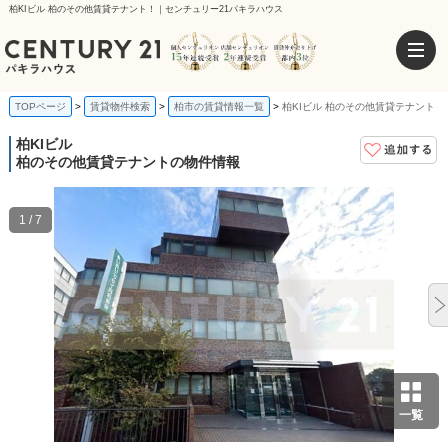
柏KIビル 柏のその他賃貸テナント！｜センチュリー21パキラハウス
TOPページ
賃貸物件検索
柏市の賃貸情報一覧
柏KIビル 柏のその他賃貸テナント
柏KIビル
柏のその他賃貸テナントの物件情報
1 / 7
一覧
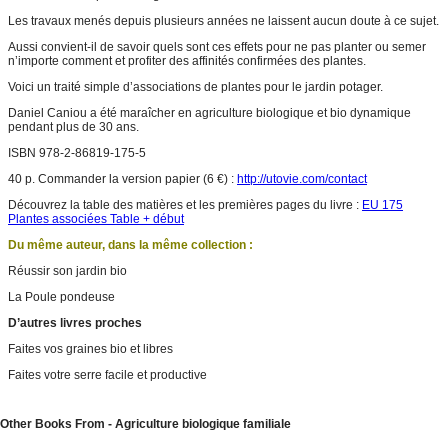
Les travaux menés depuis plusieurs années ne laissent aucun doute à ce sujet.
Aussi convient-il de savoir quels sont ces effets pour ne pas planter ou semer
n’importe comment et profiter des affinités confirmées des plantes.
Voici un traité simple d’associations de plantes pour le jardin potager.
Daniel Caniou a été maraîcher en agriculture biologique et bio dynamique
pendant plus de 30 ans.
ISBN 978-2-86819-175-5
40 p. Commander la version papier (
6
€) :
http://utovie.com/contact
Découvrez la table des matières et les premières pages du livre :
EU 175
Plantes associées Table + début
Du même auteur, dans la même collection :
Réussir son jardin bio
La Poule pondeuse
D’autres livres proches
Faites vos graines bio et libres
Faites votre serre facile et productive
Other Books From - Agriculture biologique familiale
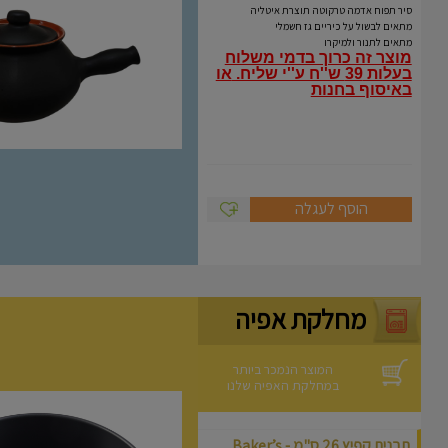
Coli
סיר תפוח אדמה טרקוטה תוצרת איטליה
מתאים לבשול על כיריים גז חשמלי
מתאים לתנור ולמיקרו
מוצר זה כרוך בדמי משלוח
בעלות 39 ש''ח ע''י שליח.
או
באיסוף בחנות
הוסף לעגלה
מחלקת אפיה
המוצר הנמכר ביותר
במחלקת האפיה שלנו
תבנית קפיץ 26 ס"מ - Baker’s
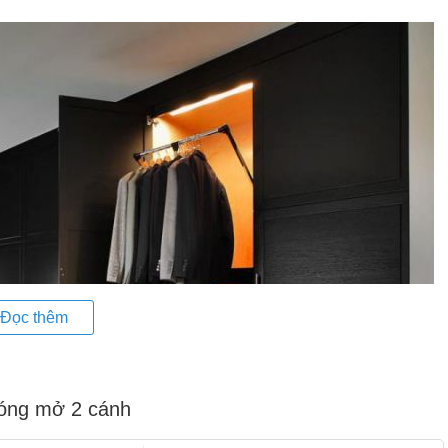
Đọc thêm
đóng mở 2 cánh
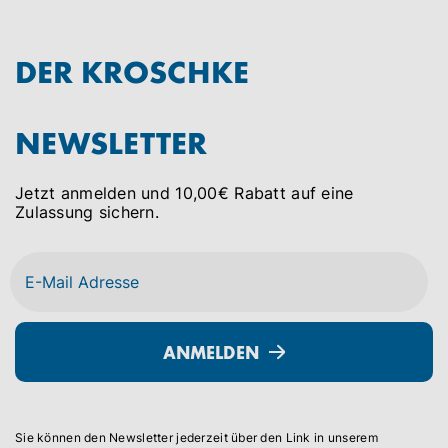
DER KROSCHKE
NEWSLETTER
Jetzt anmelden und 10,00€ Rabatt auf eine
Zulassung sichern.
Kroschke stellt Weichen für
Sant
klimaneutrale Zukunft: CSR-
start
Strategie bis 2032 vorgestellt
ANMELDEN
Kroschke und Santander
Krosc
digitalisieren den Fahrzeughandel:
digita
Finanzierung und Zulassung erstmals
Finan
in einem durchgängigen End-to-
in ei
Sie können den Newsletter jederzeit über den Link in unserem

**TASK GOAL:** The answer should be one number: how many lines in the listing above contain "biologique".

**SOLUTION FOR THIS EXERCISE:** 2